Qualcuno è fuori, al gelo, a fumare. La lingua ufficiale è l'inglese. Il dialetto è un italiano in salsa veneta. È qui che nascono le campagne pubblicitarie di Benetton e di altre aziende. Al muro c'è il manifesto della mostra di Canova. Ti aveva già colpito. Non sapevi che fosse opera dei ragazzi. Oscar Vulpinari è il responsabile della comunicazione visiva. Ti mostra il volume che raccoglie dieci anni di pubblicità nate, vissute, colorate, pensate, qui, in questi spazi, in queste mura. Il titolo è Fabrica. From Caos to Order and back. Dal caos all'ordine e ritorno. Sono spesso campagne sociali, contro il razzismo, contro l'aids, contro chi violenta i bambini, chi picchia le donne, chi non ti ascolta, contro il nero, la notte dell'anima. Ci saranno anche loro a Parigi.
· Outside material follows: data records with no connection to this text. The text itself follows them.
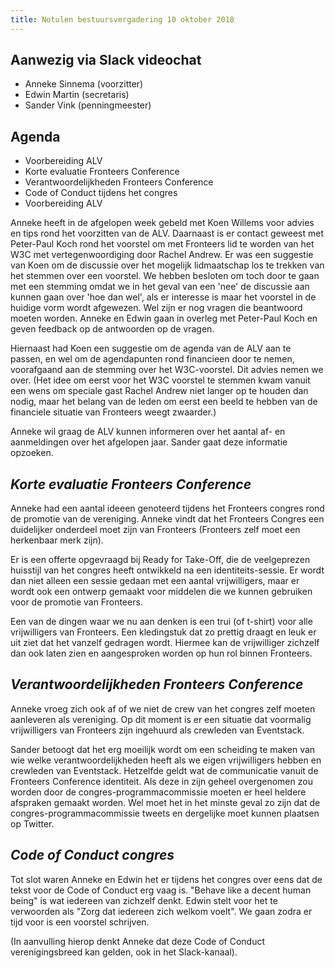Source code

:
 ```yaml
---
title: Notulen bestuursvergadering 10 oktober 2018
---
```


## Aanwezig via Slack videochat

-   Anneke Sinnema (voorzitter)
-   Edwin Martin (secretaris)
-   Sander Vink (penningmeester)

## Agenda

-   Voorbereiding ALV
-   Korte evaluatie Fronteers Conference
-   Verantwoordelijkheden Fronteers Conference
-   Code of Conduct tijdens het congres
-   Voorbereiding ALV

Anneke heeft in de afgelopen week gebeld met Koen Willems voor advies en tips rond het voorzitten van de ALV. Daarnaast is er contact geweest met Peter-Paul Koch rond het voorstel om met Fronteers lid te worden van het W3C met vertegenwoordiging door Rachel Andrew. Er was een suggestie van Koen om de discussie over het mogelijk lidmaatschap los te trekken van het stemmen over een voorstel. We hebben besloten om toch door te gaan met een stemming omdat we in het geval van een 'nee' de discussie aan kunnen gaan over 'hoe dan wel', als er interesse is maar het voorstel in de huidige vorm wordt afgewezen. Wel zijn er nog vragen die beantwoord moeten worden. Anneke en Edwin gaan in overleg met Peter-Paul Koch en geven feedback op de antwoorden op de vragen.

Hiernaast had Koen een suggestie om de agenda van de ALV aan te passen, en wel om de agendapunten rond financieen door te nemen, voorafgaand aan de stemming over het W3C-voorstel. Dit advies nemen we over. (Het idee om eerst voor het W3C voorstel te stemmen kwam vanuit een wens om speciale gast Rachel Andrew niet langer op te houden dan nodig, maar het belang van de leden om eerst een beeld te hebben van de financiele situatie van Fronteers weegt zwaarder.)

Anneke wil graag de ALV kunnen informeren over het aantal af- en aanmeldingen over het afgelopen jaar. Sander gaat deze informatie opzoeken.

## _Korte evaluatie Fronteers Conference_

Anneke had een aantal ideeen genoteerd tijdens het Fronteers congres rond de promotie van de vereniging. Anneke vindt dat het Fronteers Congres een duidelijker onderdeel moet zijn van Fronteers (Fronteers zelf moet een herkenbaar merk zijn).

Er is een offerte opgevraagd bij Ready for Take-Off, die de veelgeprezen huisstijl van het congres heeft ontwikkeld na een identiteits-sessie. Er wordt dan niet alleen een sessie gedaan met een aantal vrijwilligers, maar er wordt ook een ontwerp gemaakt voor middelen die we kunnen gebruiken voor de promotie van Fronteers.

Een van de dingen waar we nu aan denken is een trui (of t-shirt) voor alle vrijwilligers van Fronteers. Een kledingstuk dat zo prettig draagt en leuk er uit ziet dat het vanzelf gedragen wordt. Hiermee kan de vrijwilliger zichzelf dan ook laten zien en aangesproken worden op hun rol binnen Fronteers.

## _Verantwoordelijkheden Fronteers Conference_

Anneke vroeg zich ook af of we niet de crew van het congres zelf moeten aanleveren als vereniging. Op dit moment is er een situatie dat voormalig vrijwilligers van Fronteers zijn ingehuurd als crewleden van Eventstack.

Sander betoogt dat het erg moeilijk wordt om een scheiding te maken van wie welke verantwoordelijkheden heeft als we eigen vrijwilligers hebben en crewleden van Eventstack. Hetzelfde geldt wat de communicatie vanuit de Fronteers Conference identiteit. Als deze in zijn geheel overgenomen zou worden door de congres-programmacommissie moeten er heel heldere afspraken gemaakt worden. Wel moet het in het minste geval zo zijn dat de congres-programmacommissie tweets en dergelijke moet kunnen plaatsen op Twitter.

## _Code of Conduct congres_

Tot slot waren Anneke en Edwin het er tijdens het congres over eens dat de tekst voor de Code of Conduct erg vaag is. "Behave like a decent human being" is wat iedereen van zichzelf denkt. Edwin stelt voor het te verwoorden als "Zorg dat iedereen zich welkom voelt". We gaan zodra er tijd voor is een voorstel schrijven.

(In aanvulling hierop denkt Anneke dat deze Code of Conduct verenigingsbreed kan gelden, ook in het Slack-kanaal).
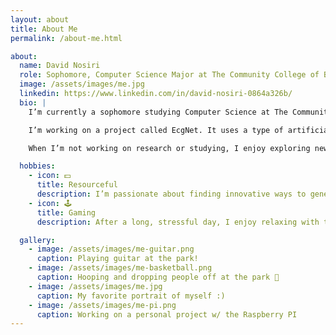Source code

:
 ```yaml
---
layout: about
title: About Me
permalink: /about-me.html

about:
  name: David Nosiri
  role: Sophomore, Computer Science Major at The Community College of Baltimore County
  image: /assets/images/me.jpg
  linkedin: https://www.linkedin.com/in/david-nosiri-0864a326b/
  bio: |
    I’m currently a sophomore studying Computer Science at The Community College of Baltimore County, Maryland. I expect to graduate by Fall 2025.

    I’m working on a project called EcgNet. It uses a type of artificial intelligence to help doctors find heart problems by looking at ECG signals (the electrical signals from the heart). The system combines smart tools to understand patterns in the data, clean up the noise, and give clear results. The goal is to make heart disease diagnosis faster, more accurate, and easier to explain to doctors and patients.

    When I’m not working on research or studying, I enjoy exploring new income streams, gaming on my console , and working on some personal projects in my free time.

  hobbies:
    - icon: 💵
      title: Resourceful
      description: I’m passionate about finding innovative ways to generate revenue.
    - icon: 🕹️
      title: Gaming
      description: After a long, stressful day, I enjoy relaxing with the game to clear my mind and reset

  gallery:
    - image: /assets/images/me-guitar.png
      caption: Playing guitar at the park!
    - image: /assets/images/me-basketball.png
      caption: Hooping and dropping people off at the park 🏀
    - image: /assets/images/me.jpg
      caption: My favorite portrait of myself :)
    - image: /assets/images/me-pi.png
      caption: Working on a personal project w/ the Raspberry PI
---
```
Il Pompidou mette a disposizione 800 metri quadri. Fabrica: les yeux ouverts è la caccia a un futuro possibile. È l’estetica che verrà. È il segno di un progetto senza fine, una ciurma di argonauti che naviga di porto in porto senza fermarsi mai, quello che resta sono i bagagli lasciati a terra, come testimonianza della loro ricerca. La mostra si divide in quattro sezioni. La prima è la comunicazione visiva, quelle pubblicità che sono appunto un pugno allo stomaco per la nostra morale. La seconda, curata da Enrico Bossan, si chiama I see. Sono reportage fotografici, testimonianze dai luoghi più remoti della terra, lettere e memorie di persone che vivono in luoghi dove la libertà d’espressione è negata. La terza sezione è davvero il futuro. Andy Zameron è il direttore creativo delle sperimentazioni interattive. Lui ti racconta che l’arte è dialogo. L’artista crea, ma il pubblico, lo spettatore, interagisce con la sua opera, la fa sua, la modifica, la rende caos creativo. L’arte può essere una telecamera dietro la vetrina di una mappa di negozi sparsi per il mondo, dove ogni passante lascia la sua orma, le sue parole, il suo pensiero in un patchwork di razze, volti, culture frullati dalla logica random di un computer. L’arte del XXI secolo è il videogame, il giocattolo sdoganato. È lì che nascono le storie. È lì che ha trovato rifugio l’epica, quando il cinema e la letteratura l’hanno ripudiata. È lì che c’è il segno dell’estetica contemporanea. Un’estetica molto più antica di quanto si pensi. Al Louvre, nascosto tra altri capolavori, c’è una natività di un certo Fra’ Diamante, un allievo di Filippo Lippi, un pittore quasi dimenticato della metà del ’400. Guardate quella Natività, guardate il muro grigio dietro la capanna, con un ramarro verde che vi scivola sopra. Guardate i colori, guardate i blocchi di muro. Hanno qualcosa di terribilmente moderno.

Hanno la stessa estetica dei paesaggi di Lara Croft. Quel muro e quei colori sono un videogame disegnato al confine del Medioevo. Madame Jousset ha visto e capito: Parigi o Ponzano non cambia nulla. La modernità è solo un colpo d’occhio.